Evoking suspense and anxiety
When you’re building suspense, evoking a feeling of impending doom or the terrifying fear of the unknown, get your reader to hold her breath. Stop her from taking her next breath for longer than normal. And though it may seem impossible to do this with words on a page, remember what I said about how we unconsciously breathe as though we’re reading aloud even when we aren’t.
One of the reasons that sentences are finite is that the period at the end allows us a breath. Paragraphs give us a chance to take a deeper breath. So if you want your reader to slow her breathing and start feeling nervous, anxious or fearful, keep your sentences long, and your paragraphs even longer.
Very near the beginning of Shirley Jackson’s classic The Haunting of Hill House, the protagonist, Eleanor, is on her way to meet her fellow paranormal investigators at a house that’s known to be haunted. Though excited about being a part of something potentially important, and getting away from her dreary life in the city, Eleanor is terrified of what she’ll find there, not just from ghosts but as a result of what we’d now refer to as social anxiety. The closer she gets to the house, the more anxious she is.
Jackson conveys this anxiety with a single paragraph wherein Eleanor makes a stop in a small town along the way and has a cup of coffee. It’s an innocuous scene, but told in a tight POV, it’s incredibly nerve-wracking. This single paragraph consists of ten sentences. The first of those sentences is the shortest at 28 words. The last is the longest at 52 words.
Think about the last time you read, much less wrote, a sentence that’s 52 words long.
By the end of that monster paragraph, Shirley Jackson left her readers gasping for air, and helped solidify The Haunting of Hill House as one of the undisputed classics of the genre.
Eliciting horror and panic
On the flip side, eventually the monster, serial killer or villain finally reveals himself and the terror (a generalized, creepy dread) turns to horror (the visceral reaction to a traumatic event in progress).
Now you want to do just the opposite: Force your readers to breathe too often. Get them hyperventilating. Do this with short sentences. Even shorter paragraphs.
One-sentence paragraphs.
In another classic haunted house tale, Hell House, author Richard Matheson evokes this feeling of panic in one scene of nine paragraphs, each with no more than two short sentences. Readers have been trained to take a full breath after each paragraph, so breaths are coming fast and furious through:
She stopped with a gasp and looked at the Spanish table.
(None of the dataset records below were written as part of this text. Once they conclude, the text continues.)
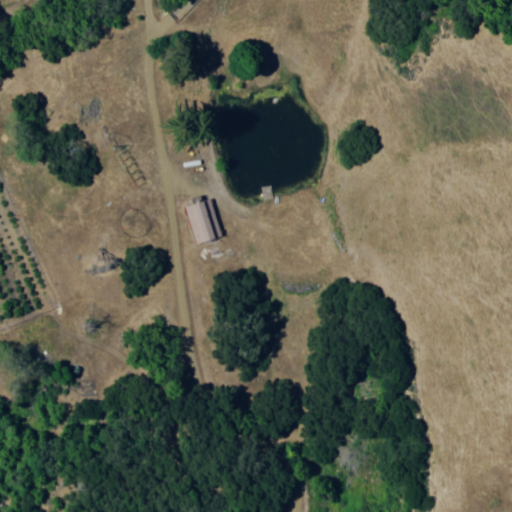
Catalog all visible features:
road: (147, 62)
building: (205, 220)
building: (192, 221)
road: (191, 346)
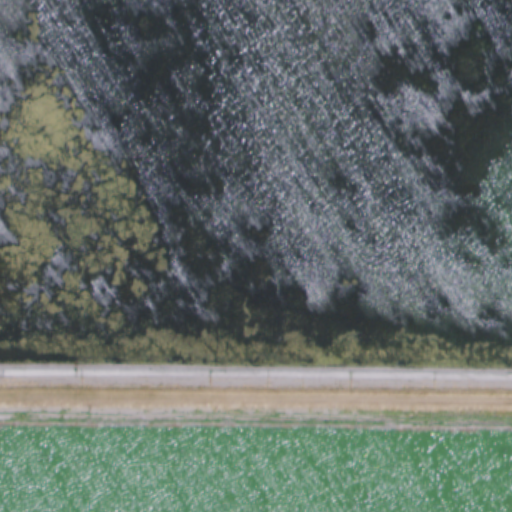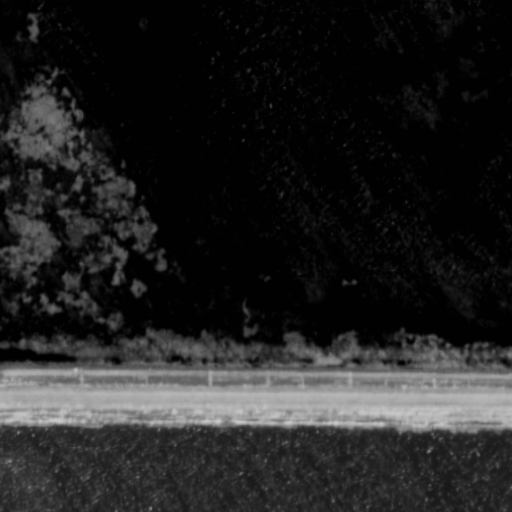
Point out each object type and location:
wastewater plant: (256, 256)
The telephone was ringing.
It can’t, she thought. It hasn’t worked in more than thirty years.
She wouldn’t answer it. She knew who it was.
It kept on ringing, the shrill sounds stabbing at her eardrums, at her brain.
She mustn’t answer it. She wouldn’t.
The telephone kept ringing.
“No,” she said.
Ringing. Ringing. Ringing. Ringing.
I know — technically, that last paragraph has four sentences, but let’s consider that staccato stacking of “Ringing”s as one sentence with partial breaths between each word.
Instead of a single ten-sentence-long paragraph, we have paragraphs of one or two sentences, with the longest sentence/paragraph clocking in at 14 words, or precisely half the length of Shirley Jackson’s shortest sentence.
Following this scene, there are a couple of slightly longer paragraphs as the protagonist tries to take charge of the situation, but this is quickly dismissed by more staccato attacks on the senses. And, like The Haunting of Hill House, the ongoing success of Hell House is proof of its effectiveness.
Putting this technique into practice
This idea of controlling your readers’ breathing is not the be-all-end-all of “writing scary,” but with some practice it will work for you.
And being aware of when to best use this strategy will also prevent you from overusing it, and move the majority of your prose somewhere into the readable, accessible, and comfortable center — until you want things to start getting scary again.
Do you “write scary”? Have you tried this technique to control your reader’s breathing?